Marielle: Morte seria paga com terreno em zona de tráfico e milícia, diz PF
O pagamento pelo assassinato da vereadora Marielle Franco seria feito ao PM Ronnie Lessa, pelos irmãos Brazão, com terrenos de uma área disputada por tráfico e milícia, na zona oeste do Rio, entre Praça Seca e Vila Valqueire. Juntos, os dois bairros registraram 69 tiroteios por controle de território desde 2017, de acordo com o aplicativo Fogo Cruzado.
O que aconteceu
Áreas prometidas pelos Brazão ficam perto das estradas da Chácara e Comandante Luís Souto. Até hoje não ocupadas, elas estão em uma região de mata, entre a estrada do Catonho (à leste), a favela da Chacrinha (ao sul), o bairro de Vila Valqueire (ao norte) e a Cândido Benício (a oeste), principal rua do bairro da Praça Seca.
Os terrenos já pertenceram à Cia Territorial Jacarepaguá S/A, uma empresa hoje falida. Além disso, ficam em uma área de proteção ambiental. De acordo com a Polícia Federal, os dois fatores contribuíam para que ninguém reclamasse a posse do local — o que facilitaria a invasão e grilagem daquele espaço.
Locais seriam invadidos em "empreitada milionária", segundo Lessa. Na sua delação premiada, o PM disse que a proposta dos Brazão previa que, após a invasão, ficaria a cargo dele não só a venda dos terrenos na região como a comercialização de "gatonet", gás e outros serviços tipicamente explorados clandestinamente por milícias.
Um miliciano de Rio das Pedras implementaria infraestrutura e urbanização da área, de acordo com Lessa. Também PM, o major Ronald Pereira foi preso em janeiro de 2019 na Operação Intocáveis, do Ministério Público do Estado do Rio. Dois anos depois, ele foi condenado a 17 anos de prisão por organização criminosa
Irmãos Brazão negam envolvimento com a morte de Marielle. O advogado Ubiratan Guedes, que representa Domingos, disse que tem "certeza que ele é inocente". "Ele não tem ligação com a Marielle, não a conhecia". Já Chiquinho disse que foi "surpreendido" com a prisão determinada pelo Supremo Tribunal Federal.
::::
● Tarefas
1. Liste os pontos de referência que, segundo o trecho sobre o caso Marielle, cercam a região de mata onde ficam os terrenos, indicando a direção atribuída a cada um.
2. Dê sequência ao trecho sobre o caso Marielle, começando logo após a sua última frase.
As linhas vêm de uma fonte diferente.
::::
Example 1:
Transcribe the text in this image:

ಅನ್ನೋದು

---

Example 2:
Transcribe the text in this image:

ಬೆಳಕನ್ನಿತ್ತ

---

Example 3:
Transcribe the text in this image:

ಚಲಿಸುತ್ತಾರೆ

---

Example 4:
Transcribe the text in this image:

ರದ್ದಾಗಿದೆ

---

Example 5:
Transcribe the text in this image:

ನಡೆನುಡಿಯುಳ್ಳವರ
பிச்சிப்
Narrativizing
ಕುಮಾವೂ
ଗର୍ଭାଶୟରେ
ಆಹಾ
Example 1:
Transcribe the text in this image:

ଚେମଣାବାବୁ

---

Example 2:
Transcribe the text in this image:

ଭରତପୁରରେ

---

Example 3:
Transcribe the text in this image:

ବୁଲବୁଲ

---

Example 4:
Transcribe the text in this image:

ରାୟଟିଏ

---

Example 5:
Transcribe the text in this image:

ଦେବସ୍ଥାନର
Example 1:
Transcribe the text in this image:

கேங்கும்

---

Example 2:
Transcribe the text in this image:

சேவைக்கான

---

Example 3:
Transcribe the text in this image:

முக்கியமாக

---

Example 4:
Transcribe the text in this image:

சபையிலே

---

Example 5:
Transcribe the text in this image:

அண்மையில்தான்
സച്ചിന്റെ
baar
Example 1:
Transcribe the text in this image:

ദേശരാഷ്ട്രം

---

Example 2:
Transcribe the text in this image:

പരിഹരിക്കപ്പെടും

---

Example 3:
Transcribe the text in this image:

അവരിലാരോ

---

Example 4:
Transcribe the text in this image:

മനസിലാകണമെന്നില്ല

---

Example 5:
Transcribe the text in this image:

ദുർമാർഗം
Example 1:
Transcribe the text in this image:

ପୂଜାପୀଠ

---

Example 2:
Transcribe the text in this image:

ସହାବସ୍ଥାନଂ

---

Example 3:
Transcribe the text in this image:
::::
● Respostas em ordem
1.
- Estrada do Catonho: a leste
- Favela da Chacrinha: ao sul
- Bairro de Vila Valqueire: ao norte
- Cândido Benício: a oeste

2.
Lessa diz que irmãos Brazão queriam curral eleitoral
Irmãos contavam que, sob controle de Lessa, a área se tornaria fonte de votos para eles. Segundo a Polícia Federal, os irmãos são donos de um haras abandonado na região e apostavam que o contato do PM com colegas os ajudaria a obter muitos eleitores ali, como já acontece em locais como Muzema e Tijuquinha.
"Lessa desejava ter uma área para chamar de sua e explorá-la economicamente sem ter que abaixar a cabeça para outras lideranças", afirma PF em relatório. O PM obtinha "uma boa renda" com aluguel de máquinas de música e exploração de serviços em favelas, mas desejava ter um local sob seu controle.
PM foi expulso de Rio das Pedras por capitão Adriano da Nóbrega, segundo a Polícia Federal. Lessa era dono da Academia Supernova, que funcionava na comunidade da zona oeste. Mas, por não fazer parte da milícia que controla a região, foi forçado a vender o negócio para Nóbrega por "um preço irrisório".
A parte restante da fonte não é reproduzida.